▶ _Goal of the exercise_
For this exercise, report every line of the material that includes "assign".

════════

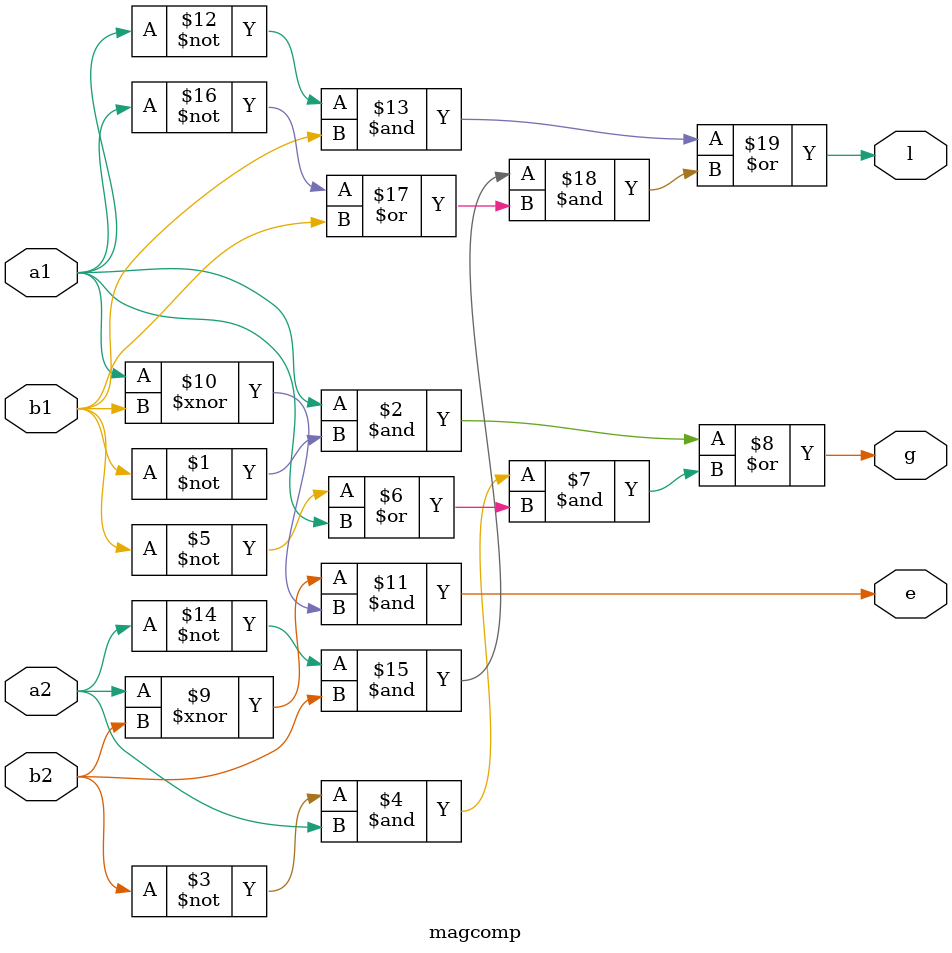
<source format=v>
module magcomp(g,l,e,a1,a2,b1,b2);
output g,l,e;
input a1,a2,b1,b2;
assign g=(a1&~b1)|((~b2 & a2)&(~b1 | a1));
assign e=(a2 ~^ b2)&(a1 ~^ b1);
assign l=(~a1 & b1)|((~a2 & b2)&(~a1 | b1));
endmodule


</source>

════════

▶ _Exercise output_
assign g=(a1&~b1)|((~b2 & a2)&(~b1 | a1));
assign e=(a2 ~^ b2)&(a1 ~^ b1);
assign l=(~a1 & b1)|((~a2 & b2)&(~a1 | b1));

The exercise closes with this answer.